+++ Raw data
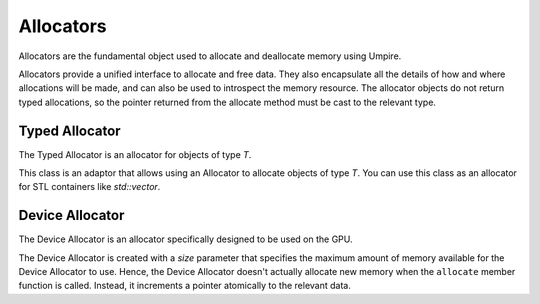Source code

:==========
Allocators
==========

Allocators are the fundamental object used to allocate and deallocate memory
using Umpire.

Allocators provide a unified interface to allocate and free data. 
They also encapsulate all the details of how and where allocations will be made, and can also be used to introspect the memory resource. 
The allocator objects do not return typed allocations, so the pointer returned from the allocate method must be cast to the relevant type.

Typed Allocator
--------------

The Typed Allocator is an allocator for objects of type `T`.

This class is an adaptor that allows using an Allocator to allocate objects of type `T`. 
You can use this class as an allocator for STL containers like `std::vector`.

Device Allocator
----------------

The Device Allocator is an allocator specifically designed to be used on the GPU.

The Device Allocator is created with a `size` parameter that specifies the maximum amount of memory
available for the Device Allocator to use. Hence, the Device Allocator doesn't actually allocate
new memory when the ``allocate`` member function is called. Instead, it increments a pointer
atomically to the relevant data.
++++++
+++ Raw data
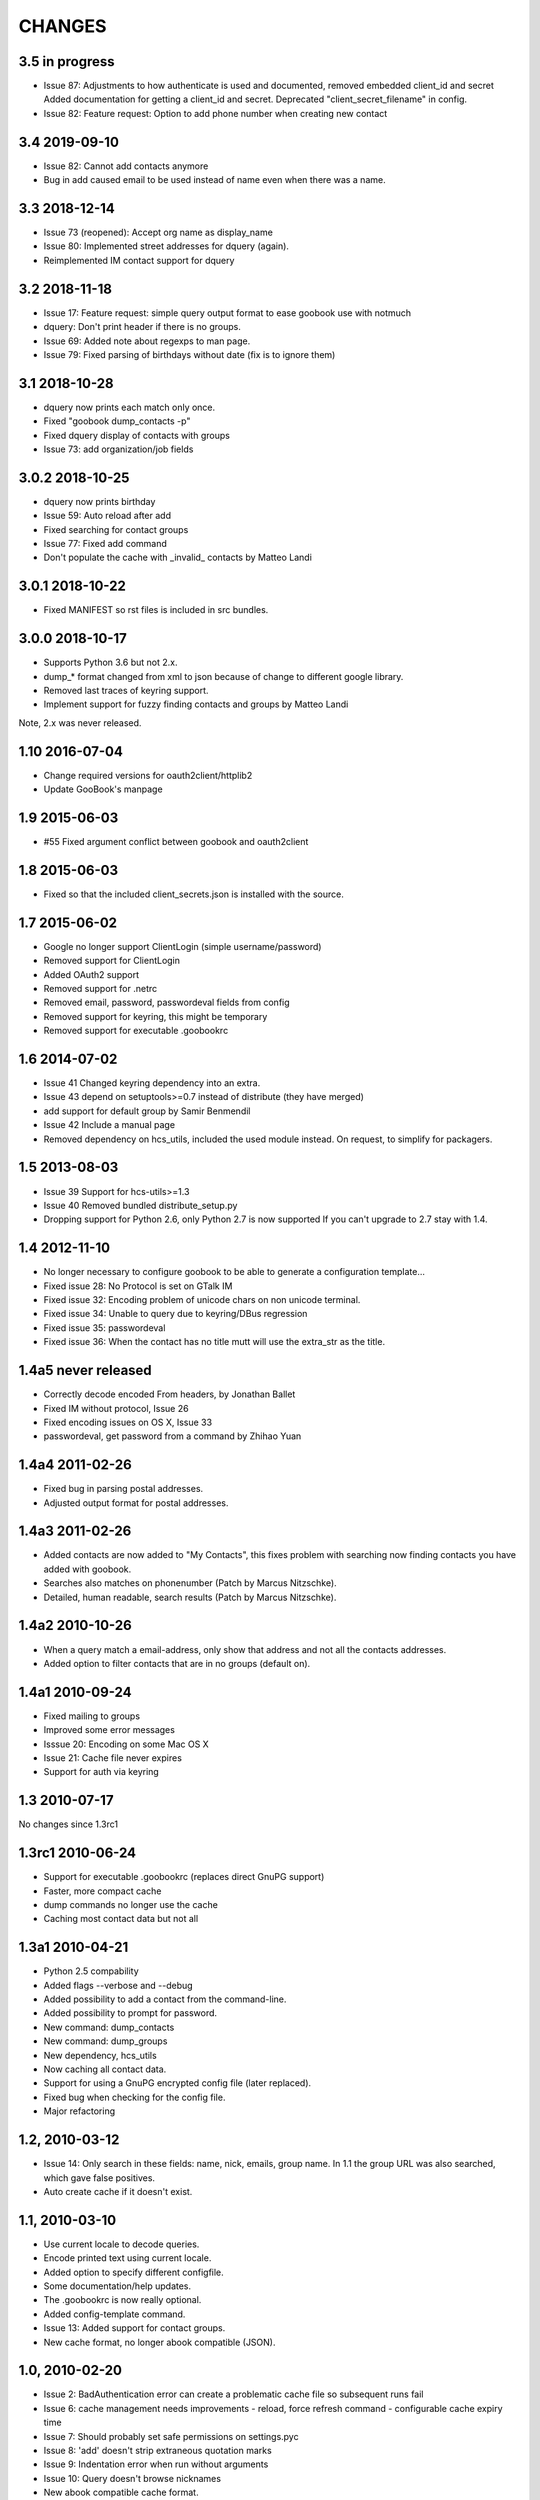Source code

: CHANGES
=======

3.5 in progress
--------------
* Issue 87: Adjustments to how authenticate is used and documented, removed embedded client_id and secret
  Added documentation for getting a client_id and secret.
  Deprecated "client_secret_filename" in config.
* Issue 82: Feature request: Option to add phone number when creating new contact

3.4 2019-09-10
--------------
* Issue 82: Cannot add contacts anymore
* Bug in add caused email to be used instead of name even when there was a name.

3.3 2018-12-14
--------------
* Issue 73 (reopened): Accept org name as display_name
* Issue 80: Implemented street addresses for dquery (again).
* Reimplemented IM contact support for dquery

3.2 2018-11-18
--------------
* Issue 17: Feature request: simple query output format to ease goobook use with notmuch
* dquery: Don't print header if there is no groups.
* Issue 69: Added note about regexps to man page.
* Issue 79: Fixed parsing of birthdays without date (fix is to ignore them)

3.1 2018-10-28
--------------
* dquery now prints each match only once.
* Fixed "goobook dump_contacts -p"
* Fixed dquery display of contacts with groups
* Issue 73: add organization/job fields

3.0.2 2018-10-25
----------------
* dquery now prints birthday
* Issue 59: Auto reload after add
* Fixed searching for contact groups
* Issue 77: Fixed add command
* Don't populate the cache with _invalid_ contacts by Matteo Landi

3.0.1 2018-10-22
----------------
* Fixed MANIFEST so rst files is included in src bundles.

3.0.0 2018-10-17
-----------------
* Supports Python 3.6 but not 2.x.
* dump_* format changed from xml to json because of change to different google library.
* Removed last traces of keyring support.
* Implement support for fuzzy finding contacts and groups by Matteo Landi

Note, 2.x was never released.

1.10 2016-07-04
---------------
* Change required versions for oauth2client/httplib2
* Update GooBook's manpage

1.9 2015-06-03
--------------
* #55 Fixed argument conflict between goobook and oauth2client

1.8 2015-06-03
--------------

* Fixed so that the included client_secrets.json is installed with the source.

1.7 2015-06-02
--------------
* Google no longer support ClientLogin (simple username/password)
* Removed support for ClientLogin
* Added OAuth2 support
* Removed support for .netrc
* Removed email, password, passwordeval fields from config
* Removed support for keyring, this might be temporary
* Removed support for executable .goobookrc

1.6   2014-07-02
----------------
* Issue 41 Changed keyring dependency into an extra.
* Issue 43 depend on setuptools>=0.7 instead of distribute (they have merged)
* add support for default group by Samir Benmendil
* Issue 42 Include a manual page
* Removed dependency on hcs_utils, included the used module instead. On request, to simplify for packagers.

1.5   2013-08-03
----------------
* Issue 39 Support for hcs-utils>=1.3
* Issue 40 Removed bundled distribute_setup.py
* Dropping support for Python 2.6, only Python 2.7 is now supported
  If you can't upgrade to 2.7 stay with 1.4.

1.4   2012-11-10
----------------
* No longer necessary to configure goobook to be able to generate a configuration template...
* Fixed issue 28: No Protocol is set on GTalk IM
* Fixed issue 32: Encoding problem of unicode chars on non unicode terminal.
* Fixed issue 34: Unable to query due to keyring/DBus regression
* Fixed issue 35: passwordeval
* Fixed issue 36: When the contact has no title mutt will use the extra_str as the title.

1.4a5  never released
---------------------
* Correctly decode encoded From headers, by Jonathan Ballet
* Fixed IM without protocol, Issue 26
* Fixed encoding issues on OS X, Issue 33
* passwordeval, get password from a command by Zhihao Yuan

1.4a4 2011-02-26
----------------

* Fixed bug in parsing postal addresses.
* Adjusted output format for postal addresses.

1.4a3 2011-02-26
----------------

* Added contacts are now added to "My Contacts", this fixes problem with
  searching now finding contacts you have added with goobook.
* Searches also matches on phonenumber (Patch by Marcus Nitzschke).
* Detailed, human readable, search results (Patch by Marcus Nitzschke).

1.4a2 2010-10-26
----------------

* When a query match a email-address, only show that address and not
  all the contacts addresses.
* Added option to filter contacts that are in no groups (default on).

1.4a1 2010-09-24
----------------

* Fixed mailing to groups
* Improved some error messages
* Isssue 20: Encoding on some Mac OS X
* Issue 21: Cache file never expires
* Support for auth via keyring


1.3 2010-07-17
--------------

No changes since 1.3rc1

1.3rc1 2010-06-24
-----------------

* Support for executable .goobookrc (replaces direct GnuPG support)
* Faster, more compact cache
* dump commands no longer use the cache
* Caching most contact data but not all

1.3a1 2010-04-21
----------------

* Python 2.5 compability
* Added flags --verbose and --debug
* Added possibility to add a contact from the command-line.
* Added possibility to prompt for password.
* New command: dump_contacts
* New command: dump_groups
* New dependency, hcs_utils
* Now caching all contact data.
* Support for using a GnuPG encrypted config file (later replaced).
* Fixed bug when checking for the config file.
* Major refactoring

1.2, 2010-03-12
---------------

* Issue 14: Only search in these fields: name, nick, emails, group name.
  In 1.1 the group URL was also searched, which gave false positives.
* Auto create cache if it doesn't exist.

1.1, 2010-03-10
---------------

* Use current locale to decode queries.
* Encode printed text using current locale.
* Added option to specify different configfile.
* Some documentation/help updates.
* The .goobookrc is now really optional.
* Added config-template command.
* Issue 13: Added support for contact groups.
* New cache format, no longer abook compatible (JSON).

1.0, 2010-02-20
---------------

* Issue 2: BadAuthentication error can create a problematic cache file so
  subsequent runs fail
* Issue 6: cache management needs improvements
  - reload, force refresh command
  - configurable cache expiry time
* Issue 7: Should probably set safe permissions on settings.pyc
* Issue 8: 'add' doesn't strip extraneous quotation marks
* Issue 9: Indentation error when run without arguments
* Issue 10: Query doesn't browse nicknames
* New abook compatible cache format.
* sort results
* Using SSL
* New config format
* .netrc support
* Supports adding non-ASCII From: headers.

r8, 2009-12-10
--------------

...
++++++
Copy out every line in the records where the word "without" is found.

Output for this task
* Issue 79: Fixed parsing of birthdays without date (fix is to ignore them)
* Fixed IM without protocol, Issue 26
* Issue 9: Indentation error when run without arguments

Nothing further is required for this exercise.